Does Coiling Beat Clipping for Ruptured Aneurysms?

Megan Brooks

December 31, 2012

For endovascular treatment of ruptured intracranial aneurysm, coiling yields a better clinical outcome than clipping, with the benefit greatest in patients with a good preoperative grade, according to a new meta-analysis of relevant studies.

However, there is a greater risk of rebleeding with coiling, particularly for patients with poor preoperative grade, the study team concludes.

"For patients with poor preoperative condition, further evaluation should be made, considering its greater risk of rebleeding, higher cost and uncertain benefit of postoperative outcome and 1 year mortality," Ying Peng, MD, PhD, Department of Neurology, Sun Yat-sen Memorial Hospital, Guangzhou, Guangdong Province, China, told Medscape Medical News.

The study was published online December 13 in Stroke.

To Clip or Coil?

In recent years, coiling has gained acceptance as an alternative to clipping for treatment of ruptured subarachnoid hemorrhage (SAH). Yet, it's still uncertain how coiling compares with clipping in terms of outcomes.

Dr. Peng and colleagues performed a meta-analysis of 4 randomized controlled trials (RCTs) and 23 observational studies to evaluate the efficiency, safety, and potential advantages of coiling vs clipping. The goal was to "inform the decision-making process in choosing which procedure to perform in patients with aneurysmal SAH," Dr. Peng said. Altogether, the trials had 11,568 participants.

Pooled data from the RCTs showed that coiling was associated with a better outcome at 1 year (odds ratio [OR], 1.48; 95% confidence interval [CI], 1.24 - 1.76; P < .00001). However, the data from non-RCT observational studies showed only a small benefit with coiling that did not reach statistical significance (OR, 1.11; 95% CI, 0.96 - 1.28; P = .17).

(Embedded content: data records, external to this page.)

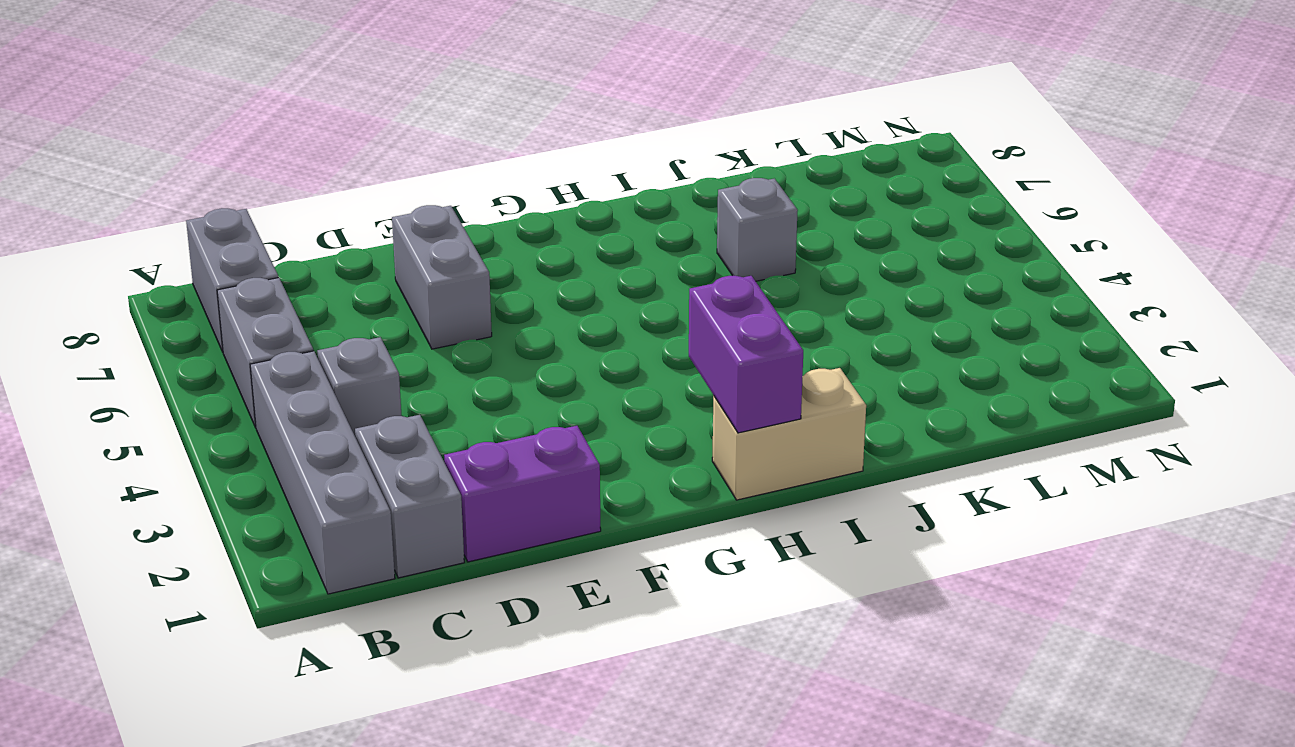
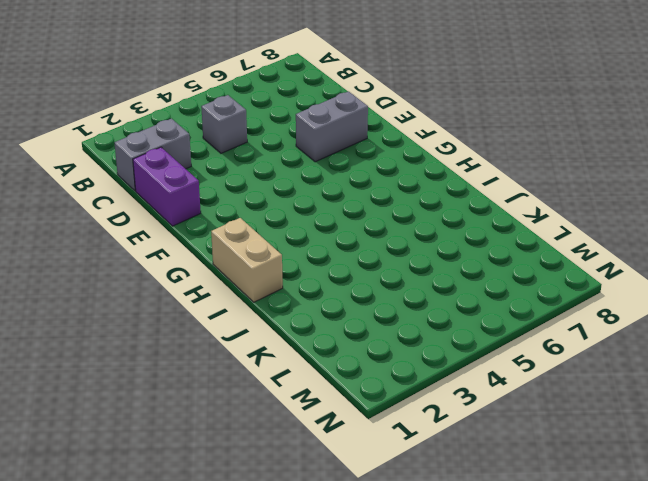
none -> grey brick B1:B4 level 1
none -> grey brick B5:B6 level 1

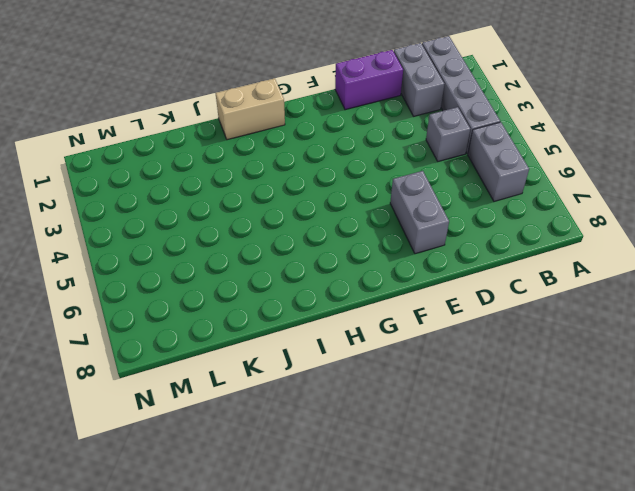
none -> grey brick B7:B8 level 1
none -> grey brick J6 level 1

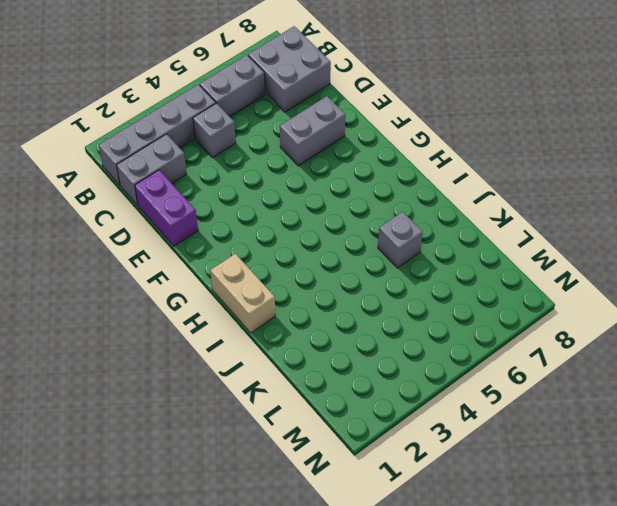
grey brick B7:C8 level 1 -> grey brick B7:B8 level 1
none -> purple brick H1:H2 level 2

In a subgroup analysis, coiling yielded better outcomes for patients with good preoperative grade (OR, 1.51; 95% CI, 1.24 - 1.84) than for those with poor preoperative grade (OR, 0.88; 95% CI, 0.56 - 1.38).

The researchers say the incidence of rebleeding was higher after coiling (OR, 0.43; 95% CI, 0.28 - 0.66), corresponding to a better complete occlusion rate of clipping (OR, 2.43; 95% CI, 1.88 - 3.13).

Mortality at 1 year was not significantly different with coiling vs clipping (OR, 1.07; 95% CI, 0.88 - 1.30).

Vasospasm was more common after clipping (OR, 1.43; 95% CI, 1.07 - 1.91), but there were no marked differences between techniques in terms of ischemic infarct (OR, 0.74; 95% CI, 0.52 - 1.06), shunt-dependent hydrocephalus (OR, 0.84; 95% CI, 0.66 - 1.07), and procedural complication rates (OR, 1.19; 95% CI, 0.67 - 2.11).

More Study Needed

This systematic review and meta-analysis "covers the most recent data and controversies in relation to safety and efficiency of aneurysmal ablation by coiling versus clipping," Philip B. Gorelick, MD, MPH, medical director of the Hauenstein Neuroscience Center at Saint Mary's Healthcare and professor in the Department of Translational Science and Molecular Medicine at Michigan State University College of Human Medicine in Grand Rapids, told Medscape Medical News. Dr. Gorelick was not involved in the study.

The analysis, however, is subject to several study limitations, Dr. Gorelick said. "For example, there were only 4 clinical trials that could be included in the overview, and one, the International Subarachnoid Aneurysm Trial (ISAT), had the largest number of study patients and accounted for the vast majority of cases in the clinical trial data sub-analysis."

"Importantly," Dr. Gorelick points out, "ISAT has been criticized for the high proportion of cases that were ineligible for study challenging its generalizability."

Dr. Peng echoed this point. "The results of ISAT have continued to generate some criticism, mainly because of its selection bias," he told Medscape Medical News. "The question has arisen: ISAT was designed as a pragmatic trial, but can we generalize the results of a study where > 80% of the patients were excluded to the entire body of patients with aneurysmal SAH?"

Another limitation to the current analysis, cited by both Dr. Gorelick and the authors, is that the nonrandomized data was not adjusted for potential confounding variables. "In these observational studies, the choice to submit a patient to aneurysmal ablation by coiling or clipping was based on physician preference and other key variables that could influence the outcomes of interest," Dr. Gorelick noted.

He said the authors "rightly conclude that more inclusive and well-designed RCTs are needed to better clarify their conclusions. Until then, the science of ablation of ruptured intracranial aneurysm will continue to advance, but the art of treatment will continue to weigh-in substantially in clinical decision making of whether to clip or coil a ruptured intracranial aneurysm."

The authors and Dr. Gorelick have disclosed no relevant financial relationships.